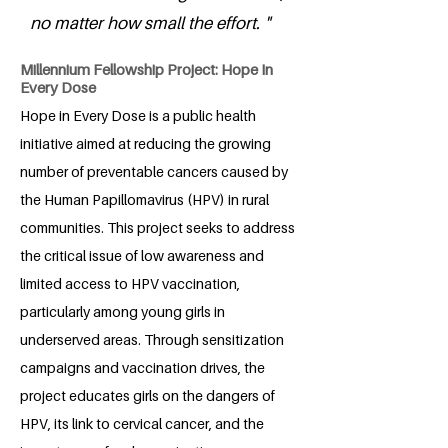
no matter how small the effort. "
Millennium Fellowship Project: Hope In
Every Dose
Hope in Every Dose is a public health
initiative aimed at reducing the growing
number of preventable cancers caused by
the Human Papillomavirus (HPV) in rural
communities. This project seeks to address
the critical issue of low awareness and
limited access to HPV vaccination,
particularly among young girls in
underserved areas. Through sensitization
campaigns and vaccination drives, the
project educates girls on the dangers of
HPV, its link to cervical cancer, and the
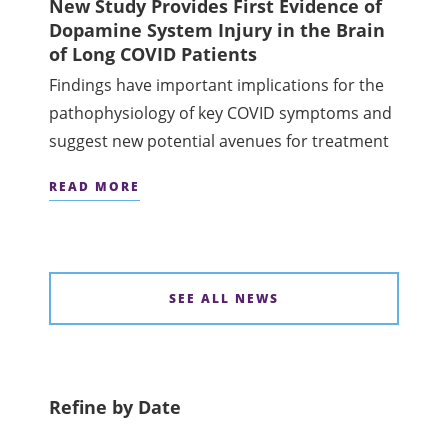
New Study Provides First Evidence of
Dopamine System Injury in the Brain
of Long COVID Patients
Findings have important implications for the
pathophysiology of key COVID symptoms and
suggest new potential avenues for treatment
READ MORE
SEE ALL NEWS
Refine by Date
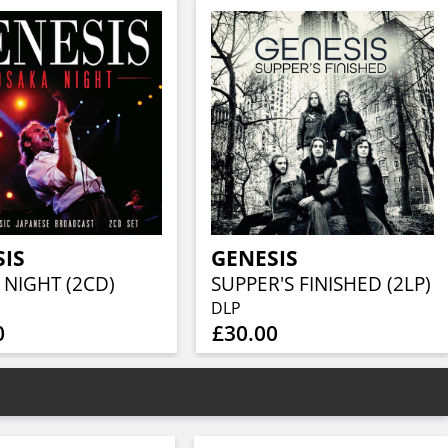
SIS
GENESIS
 NIGHT (2CD)
SUPPER'S FINISHED (2LP)
DLP
0
£30.00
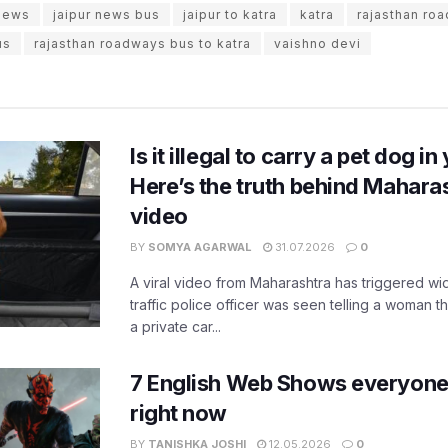
 news
jaipur news bus
jaipur to katra
katra
rajasthan ro
us
rajasthan roadways bus to katra
vaishno devi
Is it illegal to carry a pet dog i
Here’s the truth behind Maharas
video
BY
SOMYA AGARWAL
31.07.2026
0
A viral video from Maharashtra has triggered w
traffic police officer was seen telling a woman t
a private car...
7 English Web Shows everyone
right now
BY
TANISHKA JOSHI
12.05.2026
0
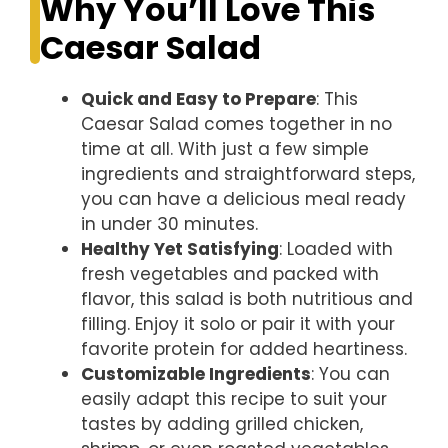
Why You’ll Love This
Caesar Salad
Quick and Easy to Prepare
: This
Caesar Salad comes together in no
time at all. With just a few simple
ingredients and straightforward steps,
you can have a delicious meal ready
in under 30 minutes.
Healthy Yet Satisfying
: Loaded with
fresh vegetables and packed with
flavor, this salad is both nutritious and
filling. Enjoy it solo or pair it with your
favorite protein for added heartiness.
Customizable Ingredients
: You can
easily adapt this recipe to suit your
tastes by adding grilled chicken,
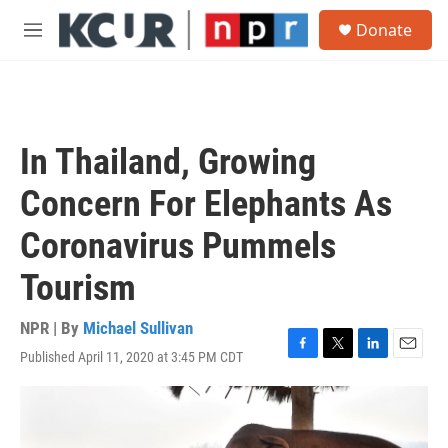
Skip to main content
S
Donate
e
M
a
e
r
n
c
u
h
u
In Thailand, Growing
e
r
Concern For Elephants As
y
Coronavirus Pummels
Tourism
NPR | By
Michael Sullivan
Published April 11, 2020 at 3:45 PM CDT
F
T
L
E
a
w
i
m
c
i
n
a
e
t
k
i
b
t
e
l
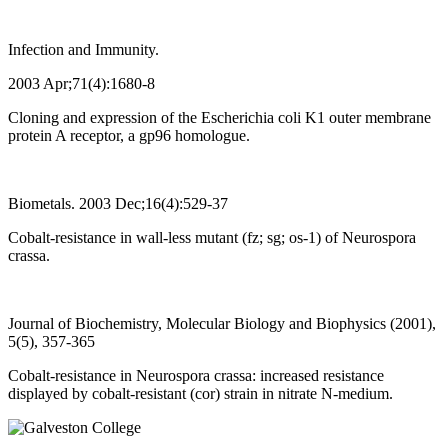
Infection and Immunity.
2003 Apr;71(4):1680-8
Cloning and expression of the Escherichia coli K1 outer membrane
protein A receptor, a gp96 homologue.
Biometals. 2003 Dec;16(4):529-37
Cobalt-resistance in wall-less mutant (fz; sg; os-1) of Neurospora
crassa.
Journal of Biochemistry, Molecular Biology and Biophysics (2001),
5(5), 357-365
Cobalt-resistance in Neurospora crassa: increased resistance
displayed by cobalt-resistant (cor) strain in nitrate N-medium.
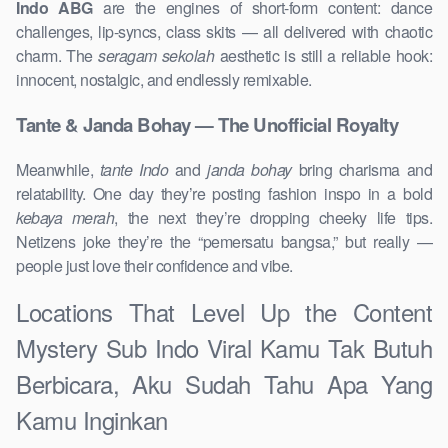
Indo ABG
are the engines of short-form content: dance
challenges, lip-syncs, class skits — all delivered with chaotic
charm. The
seragam sekolah
aesthetic is still a reliable hook:
innocent, nostalgic, and endlessly remixable.
Tante & Janda Bohay — The Unofficial Royalty
Meanwhile,
tante Indo
and
janda bohay
bring charisma and
relatability. One day they’re posting fashion inspo in a bold
kebaya merah
, the next they’re dropping cheeky life tips.
Netizens joke they’re the “pemersatu bangsa,” but really —
people just love their confidence and vibe.
Locations That Level Up the Content
Mystery Sub Indo Viral Kamu Tak Butuh
Berbicara, Aku Sudah Tahu Apa Yang
Kamu Inginkan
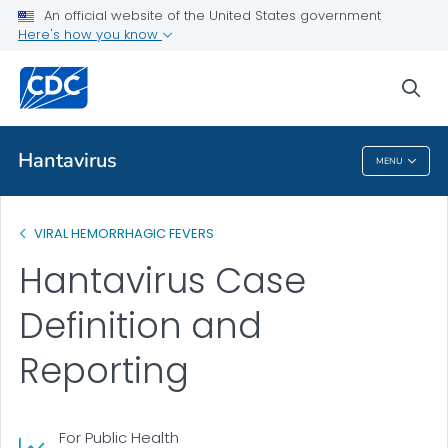
An official website of the United States government
Public Health
Here's how you know
Case Definition and Reporting
sea
VIEW ALL
Hantavirus
MENU
Hantavirus
VIRAL HEMORRHAGIC FEVERS
Hantavirus Case
Definition and
Reporting
For Public Health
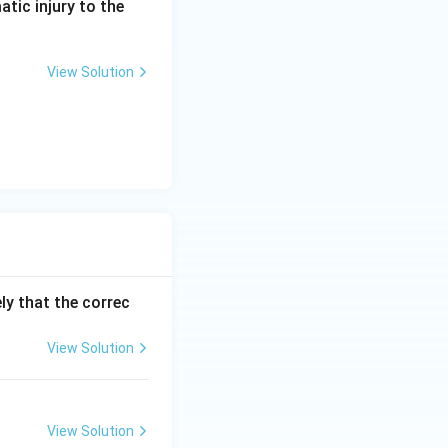
atic injury to the
View Solution
risks leaving tumor
ly that the correc
View Solution
View Solution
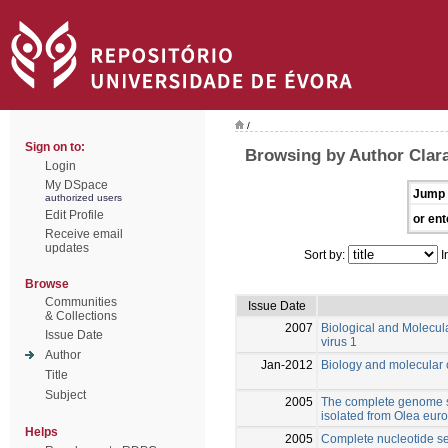
/
Sign on to:
Browsing by Author Clara
Login
My DSpace
Jump 
authorized users
Edit Profile
or ent
Receive email
updates
Sort by:
I
Browse
Communities
Issue Date
& Collections
2007
Biological and Molecula
Issue Date
virus 1
Author
Jan-2012
Biology and molecular c
Title
Subject
2005
The complete genome s
isolated from Olea eur
Helps
2005
Complete nucleotide seq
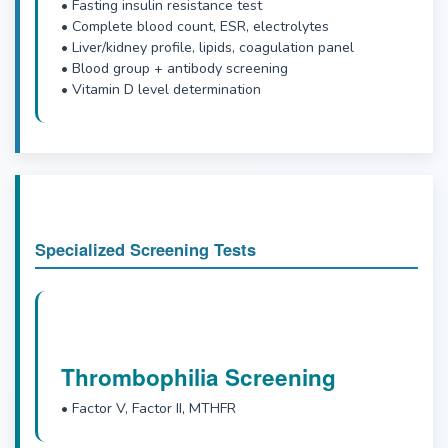
• Fasting insulin resistance test
• Complete blood count, ESR, electrolytes
• Liver/kidney profile, lipids, coagulation panel
• Blood group + antibody screening
• Vitamin D level determination
Specialized Screening Tests
Thrombophilia Screening
• Factor V, Factor II, MTHFR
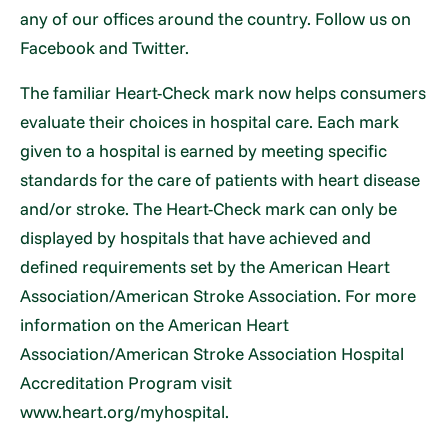
any of our offices around the country. Follow us on
Facebook and Twitter.
The familiar Heart-Check mark now helps consumers
evaluate their choices in hospital care. Each mark
given to a hospital is earned by meeting specific
standards for the care of patients with heart disease
and/or stroke. The Heart-Check mark can only be
displayed by hospitals that have achieved and
defined requirements set by the American Heart
Association/American Stroke Association. For more
information on the American Heart
Association/American Stroke Association Hospital
Accreditation Program visit
www.heart.org/myhospital.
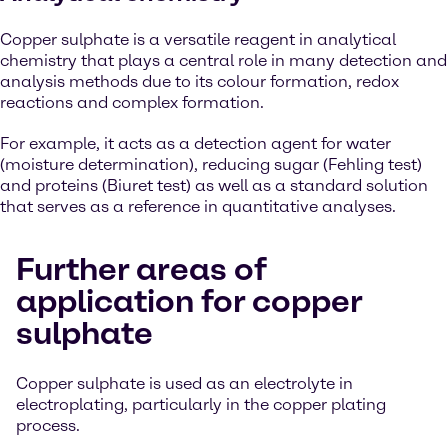
Copper sulphate is a versatile reagent in analytical
chemistry that plays a central role in many detection and
analysis methods due to its colour formation, redox
reactions and complex formation.
For example, it acts as a detection agent for water
(moisture determination), reducing sugar (Fehling test)
and proteins (Biuret test) as well as a standard solution
that serves as a reference in quantitative analyses.
Further areas of
application for copper
sulphate
Copper sulphate is used as an electrolyte in
electroplating, particularly in the copper plating
process.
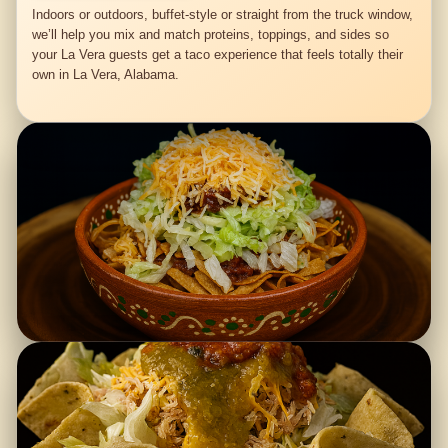
Indoors or outdoors, buffet-style or straight from the truck window,
we’ll help you mix and match proteins, toppings, and sides so
your La Vera guests get a taco experience that feels totally their
own in La Vera, Alabama.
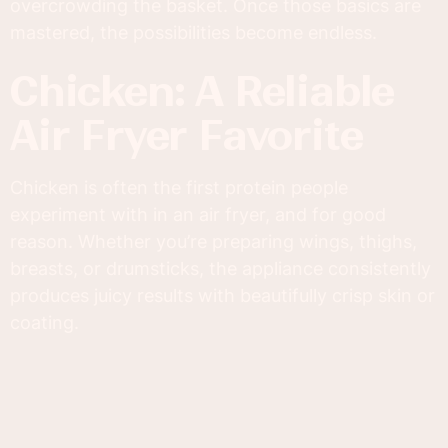
overcrowding the basket. Once those basics are
mastered, the possibilities become endless.
Chicken: A Reliable
Air Fryer Favorite
Chicken is often the first protein people
experiment with in an air fryer, and for good
reason. Whether you’re preparing wings, thighs,
breasts, or drumsticks, the appliance consistently
produces juicy results with beautifully crisp skin or
coating.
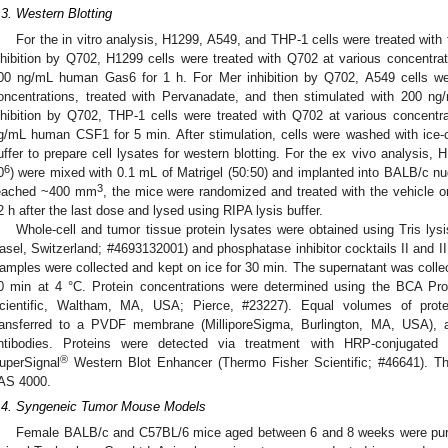
.3. Western Blotting
For the in vitro analysis, H1299, A549, and THP-1 cells were treated with
nhibition by Q702, H1299 cells were treated with Q702 at various concentrat
00 ng/mL human Gas6 for 1 h. For Mer inhibition by Q702, A549 cells wer
oncentrations, treated with Pervanadate, and then stimulated with 200
nhibition by Q702, THP-1 cells were treated with Q702 at various concentr
g/mL human CSF1 for 5 min. After stimulation, cells were washed with ice-
uffer to prepare cell lysates for western blotting. For the ex vivo analysis, 
6
0
) were mixed with 0.1 mL of Matrigel (50:50) and implanted into BALB/c 
3
eached ~400 mm
, the mice were randomized and treated with the vehicle 
2 h after the last dose and lysed using RIPA lysis buffer.
Whole-cell and tumor tissue protein lysates were obtained using Tris lysis
asel, Switzerland; #4693132001) and phosphatase inhibitor cocktails II and I
amples were collected and kept on ice for 30 min. The supernatant was collec
0 min at 4 °C. Protein concentrations were determined using the BCA Prot
cientific, Waltham, MA, USA; Pierce, #23227). Equal volumes of prot
ransferred to a PVDF membrane (MilliporeSigma, Burlington, MA, USA), 
ntibodies. Proteins were detected via treatment with HRP-conjugated
®
uperSignal
Western Blot Enhancer (Thermo Fisher Scientific; #46641). T
AS 4000.
.4. Syngeneic Tumor Mouse Models
Female BALB/c and C57BL/6 mice aged between 6 and 8 weeks were purch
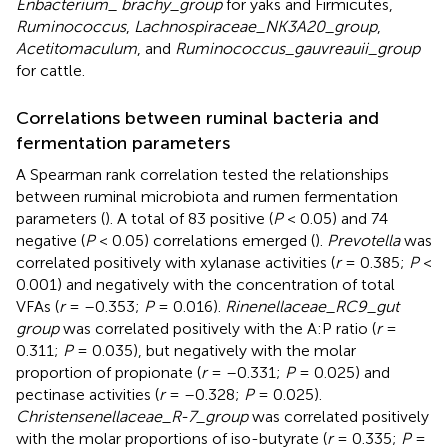
Enbacterium_ brachy_group
for yaks and Firmicutes,
Ruminococcus
,
Lachnospiraceae_NK3A20_group
,
Acetitomaculum
, and
Ruminococcus_gauvreauii_group
for cattle.
Correlations between ruminal bacteria and
fermentation parameters
A Spearman rank correlation tested the relationships
between ruminal microbiota and rumen fermentation
parameters (
). A total of 83 positive (
P
< 0.05) and 74
negative (
P
< 0.05) correlations emerged (
).
Prevotella
was
correlated positively with xylanase activities (
r
= 0.385;
P
<
0.001) and negatively with the concentration of total
VFAs (
r
= –0.353;
P
= 0.016).
Rinenellaceae_RC9_gut
group
was correlated positively with the A:P ratio (
r
=
0.311;
P
= 0.035), but negatively with the molar
proportion of propionate (
r
= –0.331;
P
= 0.025) and
pectinase activities (
r
= –0.328;
P
= 0.025).
Christensenellaceae_R-7_group
was correlated positively
with the molar proportions of iso-butyrate (
r
= 0.335;
P
=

How to complete this task. Working from the records above, write out verbatim only the lines from the line containing "relatability. One day" through the line containing "Mystery Sub Indo Viral Kamu Tak Butuh".

Response below.
relatability. One day they’re posting fashion inspo in a bold
kebaya merah
, the next they’re dropping cheeky life tips.
Netizens joke they’re the “pemersatu bangsa,” but really —
people just love their confidence and vibe.
Locations That Level Up the Content
Mystery Sub Indo Viral Kamu Tak Butuh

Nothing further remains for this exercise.